How to Get the Magic Back in Your Relationship
Like all things, relationships go in cycles. We asked Jenny Glick, a licensed marriage and family therapist, relationship expert and director of the Counseling Center of Cherry Creek in Denver, Colo., her perspective on how to keep relationships alive and exciting.
Question : In your experience, what most interferes with keeping a relationship fresh and vibrant?
Jenny Glick : Part of what is so intoxicating in the early stages of relationship is having someone lean in and be curious about us. When that curiosity and investment begin to fade – or even disappears completely – the relationship starts to feel flat.
Tension and quiet resentment take over, while physical desire begins to wane. We, as individuals, are constantly changing; if we keep that in mind, while continuing to stay curious and invested in our partner, our relationship will feel more alive.
Question : Do you feel it’s possible to rekindle the magic once it has been lost?
Jenny Glick : We often experience “magic” as desire, anticipation, excitement and longing. This is typical when something is new, dangerous and different. Long-term relationships, by definition, are predictable, stable and routine – the very things that offset those feelings of “magic.” I don’t believe we lose magic; relationships change, shift and grow.
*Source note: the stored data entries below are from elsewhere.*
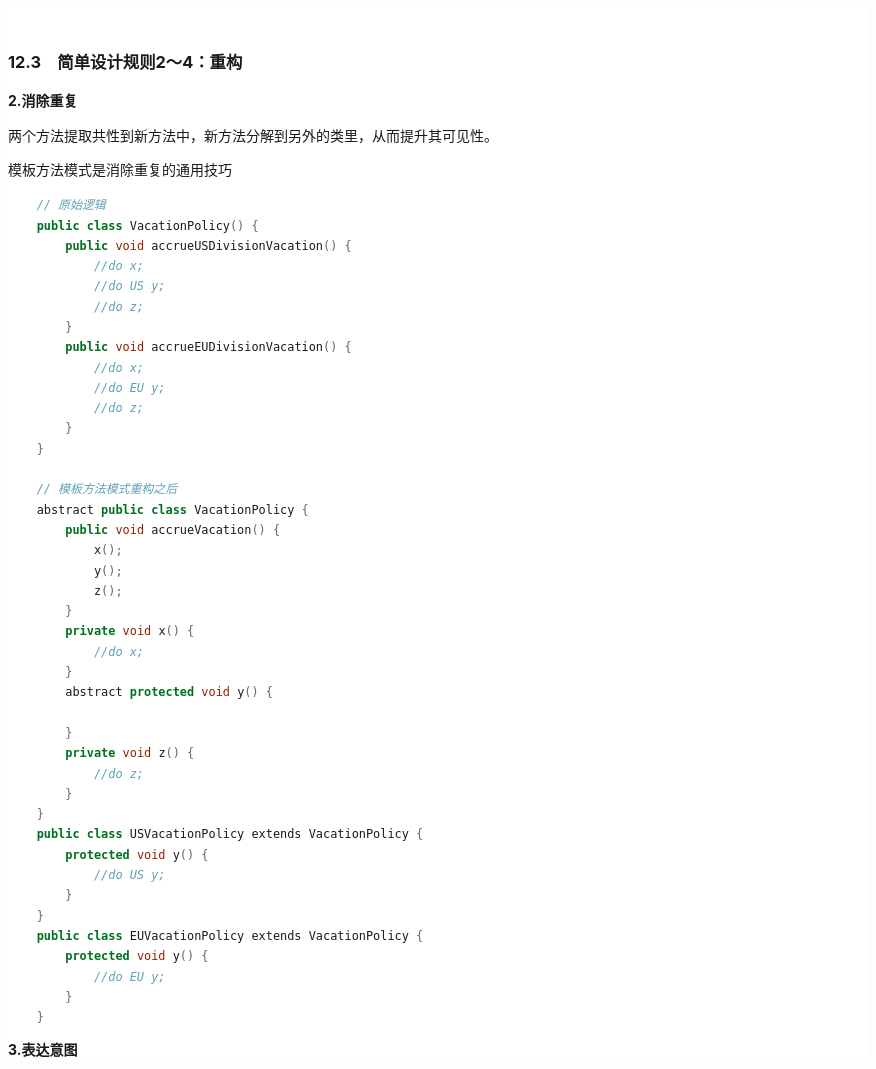      　　
### 12.3　简单设计规则2～4：重构  

**2.消除重复**

两个方法提取共性到新方法中，新方法分解到另外的类里，从而提升其可见性。

模板方法模式是消除重复的通用技巧
```C++
	// 原始逻辑
	public class VacationPolicy() {
		public void accrueUSDivisionVacation() {
			//do x;
			//do US y;
			//do z;
		}
		public void accrueEUDivisionVacation() {
			//do x;
			//do EU y;
			//do z;
		}
	}

	// 模板方法模式重构之后
	abstract public class VacationPolicy {
		public void accrueVacation() {
			x();
			y();
			z();
		}
		private void x() {
			//do x;
		}
		abstract protected void y() {
		
		}
		private void z() {
			//do z;
		}
	}
	public class USVacationPolicy extends VacationPolicy {
		protected void y() {
			//do US y;
		}
	}
	public class EUVacationPolicy extends VacationPolicy {
		protected void y() {
			//do EU y;
		}
	}
```

**3.表达意图**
They feel different because they’re changing, just as we do as individuals. Couples can consciously create excitement and anticipation in their relationships through play, travel, adventures and intimacy.
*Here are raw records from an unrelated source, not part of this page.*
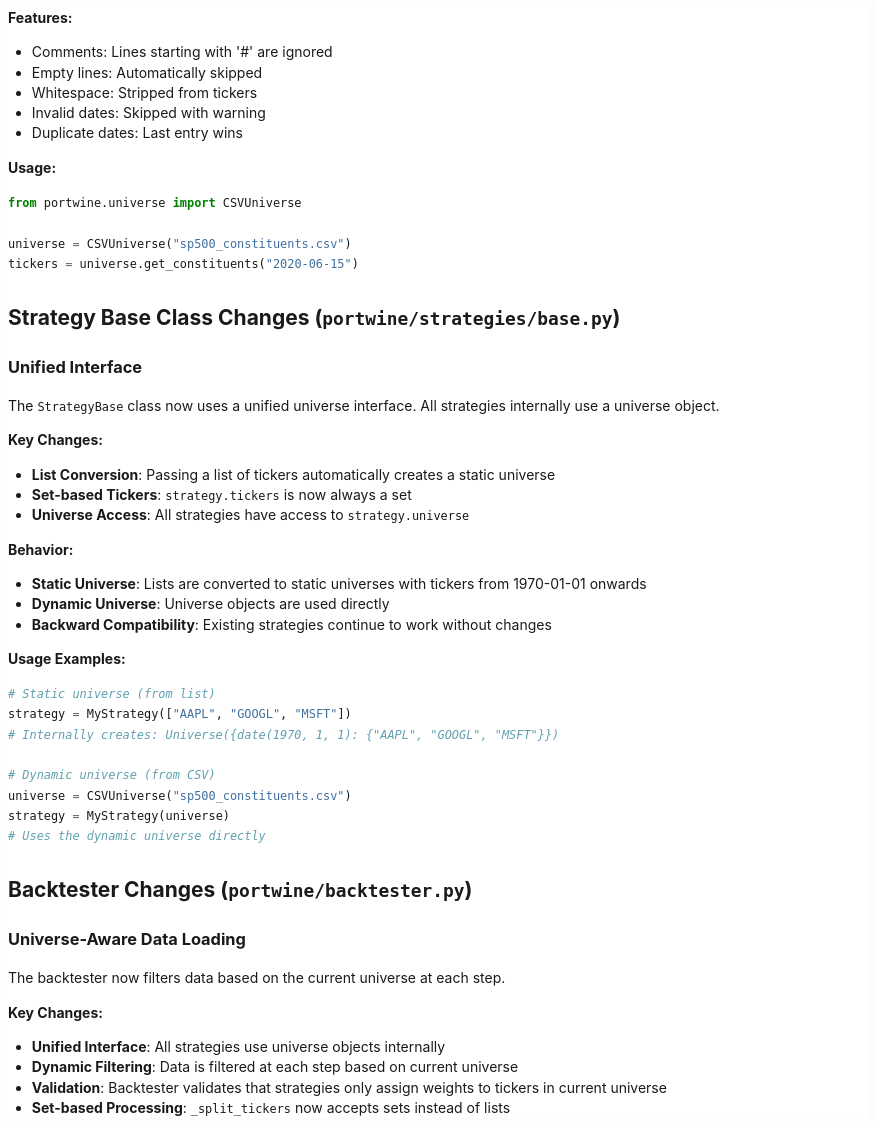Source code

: **Features:**
- Comments: Lines starting with '#' are ignored
- Empty lines: Automatically skipped
- Whitespace: Stripped from tickers
- Invalid dates: Skipped with warning
- Duplicate dates: Last entry wins

**Usage:**
```python
from portwine.universe import CSVUniverse

universe = CSVUniverse("sp500_constituents.csv")
tickers = universe.get_constituents("2020-06-15")
```

## Strategy Base Class Changes (`portwine/strategies/base.py`)

### Unified Interface
The `StrategyBase` class now uses a unified universe interface. All strategies internally use a universe object.

**Key Changes:**
- **List Conversion**: Passing a list of tickers automatically creates a static universe
- **Set-based Tickers**: `strategy.tickers` is now always a set
- **Universe Access**: All strategies have access to `strategy.universe`

**Behavior:**
- **Static Universe**: Lists are converted to static universes with tickers from 1970-01-01 onwards
- **Dynamic Universe**: Universe objects are used directly
- **Backward Compatibility**: Existing strategies continue to work without changes

**Usage Examples:**
```python
# Static universe (from list)
strategy = MyStrategy(["AAPL", "GOOGL", "MSFT"])
# Internally creates: Universe({date(1970, 1, 1): {"AAPL", "GOOGL", "MSFT"}})

# Dynamic universe (from CSV)
universe = CSVUniverse("sp500_constituents.csv")
strategy = MyStrategy(universe)
# Uses the dynamic universe directly
```

## Backtester Changes (`portwine/backtester.py`)

### Universe-Aware Data Loading
The backtester now filters data based on the current universe at each step.

**Key Changes:**
- **Unified Interface**: All strategies use universe objects internally
- **Dynamic Filtering**: Data is filtered at each step based on current universe
- **Validation**: Backtester validates that strategies only assign weights to tickers in current universe
- **Set-based Processing**: `_split_tickers` now accepts sets instead of lists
Question : When working with couples, what are some of your strategies for helping them rekindle what they feel is missing?
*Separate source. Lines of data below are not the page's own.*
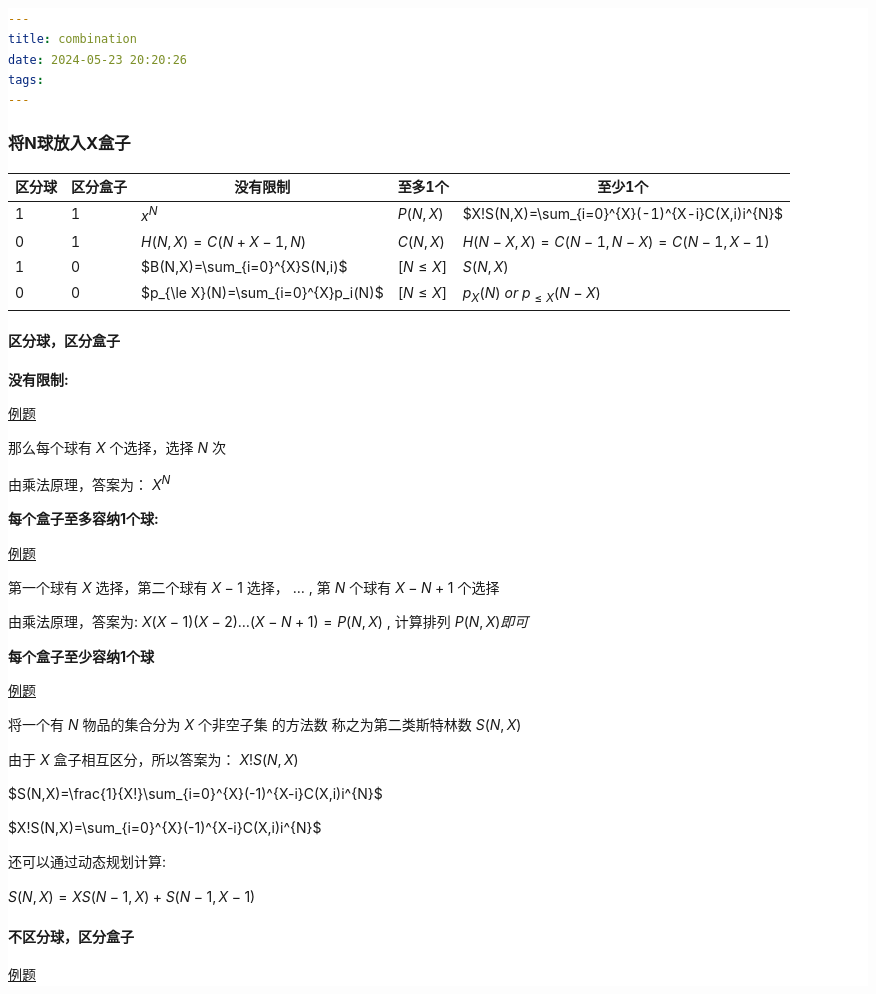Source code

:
 ```yaml
---
title: combination
date: 2024-05-23 20:20:26
tags:
---
```


### 将N球放入X盒子

| 区分球 | 区分盒子 | 没有限制                            | 至多1个    | 至少1个                                        |
| ------ | -------- | ----------------------------------- | ---------- | ---------------------------------------------- |
| 1      | 1        | $x^{N}$                             | $P(N,X)$     | $X!S(N,X)=\sum_{i=0}^{X}(-1)^{X-i}C(X,i)i^{N}$ |
| 0      | 1        | $H(N,X)=C(N+X-1,N)$                 | $C(N,X)$   | $H(N-X,X)=C(N-1,N-X)=C(N-1,X-1)$               |
| 1      | 0        | $B(N,X)=\sum_{i=0}^{X}S(N,i)$       | $[N\le X]$ | $S(N,X)$                                       |
| 0      | 0        | $p_{\le X}(N)=\sum_{i=0}^{X}p_i(N)$ | [$N\le X$] | $p_{X}(N)\ or\  p_{\le X}(N-X)$                |

#### 区分球，区分盒子
**没有限制:**

[例题](https://onlinejudge.u-aizu.ac.jp/courses/library/7/DPL/5/DPL_5_A)

那么每个球有 $X$ 个选择，选择 $N$ 次

由乘法原理，答案为： $X^{N}$


**每个盒子至多容纳1个球:**

[例题](https://onlinejudge.u-aizu.ac.jp/courses/library/7/DPL/5/DPL_5_B)

第一个球有 $X$ 选择，第二个球有 $X-1$ 选择， $\dots$ , 第 $N$ 个球有 $X-N+1$ 个选择

由乘法原理，答案为: $X(X-1)(X-2)\dots(X-N+1)=P(N,X)$ , 计算排列 $P(N,X)即可$




**每个盒子至少容纳1个球**

[例题](https://onlinejudge.u-aizu.ac.jp/courses/library/7/DPL/5/DPL_5_C)

将一个有 $N$ 物品的集合分为 $X$ 个非空子集 的方法数 称之为第二类斯特林数 $S(N,X)$ 

由于 $X$ 盒子相互区分，所以答案为： $X!S(N,X)$

$S(N,X)=\frac{1}{X!}\sum_{i=0}^{X}(-1)^{X-i}C(X,i)i^{N}$

$X!S(N,X)=\sum_{i=0}^{X}(-1)^{X-i}C(X,i)i^{N}$

还可以通过动态规划计算:

$S(N,X)=XS(N-1,X)+S(N-1,X-1)$

#### 不区分球，区分盒子

[例题](https://onlinejudge.u-aizu.ac.jp/courses/library/7/DPL/5/DPL_5_D)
Jenny Glick : I tend not to use the word “magic” because it makes things sound, well, magical. The way we talk about relationships – “falling in love” or “rekindling magic” – lends a quality to relationships that is somewhat unconscious.
Very often I hear, “I have fallen out of love with my partner.” That may be true, but how does one recapture a relationship that we think of as having simply happened, without effort? The first step is to do the work yourself; don’t wait or put it on your partner.
Question : What sort of role does communication play in the lost-magic dynamic?
Jenny Glick : Ninety percent of those who call me say, “My partner and I cannot communicate.” When we get stuck repeatedly having the same disagreement with our partner we are hitting a developmental ceiling.
That’s a cue to learn new and different skills to “level up” our relationship. If we do not have a therapist or coach to help us, we often revert back to using our old tools, like blame, shame, guilt, stonewalling, etc. These don’t serve our relationship, nor do they help us get what we want.
Learning to level up our communication – having the courage to be vulnerable and accountable – shifts that communication immediately.
Question : How do you help couples re-engage?
Jenny Glick : I do a lot of work with couples looking at what they want in their relationship and what they’re doing to get it. Very often what people want is for their partner to change.
One of the beautiful things about being a therapist is having the opportunity to help people see parts of themselves that they might otherwise miss; those parts are often the very things getting in the way of creating the relationship they desire in the first place.
I help people learn how to do their own work first, stay connected to their own sense of self and practice not taking things personally. That goes a long way toward self-responsibility and shifting the relationship satisfaction.
Question : Are there any specific exercises or bits of homework you assign?
Jenny Glick : Yes, I have a number of things that I do with couples, depending on their current concerns. One of the first activities is a tool to help them gauge how they share parts of themselves with their partner, as well as how they express curiosity about their partner.
This is often a very revealing exercise because clients quickly see the work needed to help them work out the potentially negative dynamic they’ve created.
Question : How do you respond when there is an imbalance in the commitment to work at reigniting the spark?
Jenny Glick : My perspective is that relationships are not a 50/50 endeavor, but more 100/100. If you’re not feeling like you have the relationship that you want, it’s unfair to ask your partner to put in 100 percent until you’re doing the same.
Start with yourself and you will see the positive changes you desire begin to happen.
About Jenny Glick, MA, MSC, LMFT
Jenny Glick, a licensed marriage and family therapist and relationship expert, holds a Master of Arts degree in Women’s Studies and a Master of Science degree in Counseling, Marriage, Family and Child Therapy. She is owner of the Counseling Center of Cherry Creek in Denver, Colo.
Glick employs an active and dynamic approach to her work with clients, offering in-office sessions, walk-in-the-park therapy and online consultation all aimed at supporting her clients in fully achieving their personal and relationship goals.